Some sawn-in-half lenses, an article about the Technisches Museum in Berlin:

Thought you might get a kick out of this...

Blog Article here.


----------



## Yahoozy (Jul 11, 2008)

oh dear god i didnt know lenses were nearly this complicated-looking hahah


----------



## lostprophet (Jul 11, 2008)

Love lenses like that, one of the best things about Nikon UK is their collection of lenses and cameras that have been cut. Also there was the F4 they had on an A0 board that had been taken apart and every little part was stuck to the board.

I have a pair of Swarovski EL Binoculars that have been cut, maybe I'll take a pic of them later


----------



## Steph (Jul 11, 2008)

Just out of curiosity, do you know what lenses they are?


----------



## Overread (Jul 11, 2008)

Nice!
Be interesting to see some of the dials turned on the lens so as to see the moving parts stick out of the plane.


----------



## lostprophet (Jul 11, 2008)

first ones looks like the Leica Tri-Elmar


----------



## usayit (Jul 11, 2008)

yes it is... (focusing tab and you can barely read RI-ELMAR on the lens ring)

I get mine back today (hopefully)... took a bad fall (butter-fingers!) and focusing ring became extremely stiff.  Its complex enough that Leica, NJ refused to even look at it....


I like the photo of the 1930s bessa leaf-shutter mechanism..... just imagine the skill required to build such mechanical wonders.


----------



## Helen B (Jul 11, 2008)

Yes, it's the second version of the first Tri-Elmar - the 28-35-50 - which is now out of production. It's in the 35 mm position. The only current Tri-Elmar is the 16-18-21.

Best,
Helen


----------



## lostprophet (Jul 11, 2008)

usayit said:


> Its complex enough that Leica, NJ refused to even look at it....

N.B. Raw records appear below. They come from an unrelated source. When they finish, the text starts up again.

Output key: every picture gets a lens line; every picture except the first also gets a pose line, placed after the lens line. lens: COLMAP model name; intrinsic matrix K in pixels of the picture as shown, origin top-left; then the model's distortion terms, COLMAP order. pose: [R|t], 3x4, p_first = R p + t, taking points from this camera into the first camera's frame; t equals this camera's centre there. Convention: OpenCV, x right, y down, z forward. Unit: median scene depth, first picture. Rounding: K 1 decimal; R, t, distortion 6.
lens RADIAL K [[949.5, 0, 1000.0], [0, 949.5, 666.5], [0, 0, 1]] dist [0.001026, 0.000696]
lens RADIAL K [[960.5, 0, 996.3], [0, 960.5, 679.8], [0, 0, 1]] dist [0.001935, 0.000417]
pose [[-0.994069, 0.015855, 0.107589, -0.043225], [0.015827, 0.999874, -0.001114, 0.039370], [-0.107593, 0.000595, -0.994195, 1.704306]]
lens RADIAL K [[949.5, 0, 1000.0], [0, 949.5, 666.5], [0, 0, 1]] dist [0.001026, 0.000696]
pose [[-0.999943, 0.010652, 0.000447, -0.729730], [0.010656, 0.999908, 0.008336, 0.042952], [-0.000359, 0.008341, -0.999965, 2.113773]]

thats nothing, Leica UK have to send most binocular repairs to Germany


----------



## usayit (Jul 11, 2008)

Do they repair anything at Leica, UK?  I've heard a lot of stuff gets sent out.  Leica, NJ has been working on improving their service.  

In other news... My Tri-Elmar is back in full working condition and the focus is buttery smooth once again.   It took over 5 months to have it sent to Germany, reject their quote, and send it back.  It took the local repair shop 1 week and 1/2 Leica, Germany's quoted price to bring it back to life.  The repair guy smirked and said in his broken english "don't drop... rare, expensive, heavy lens".  I laughed and said you betcha!  He loved my Epson R-D1 that I brought along for a test.... spent about 15-20 mins explaining to him the wonderful digital tool we all know as the "Histogram".  (there's something "grandfatherish" about him.. heheh lol)

Looking at the picture above, I can see how just one off-part by a hair can cause a world of trouble...


----------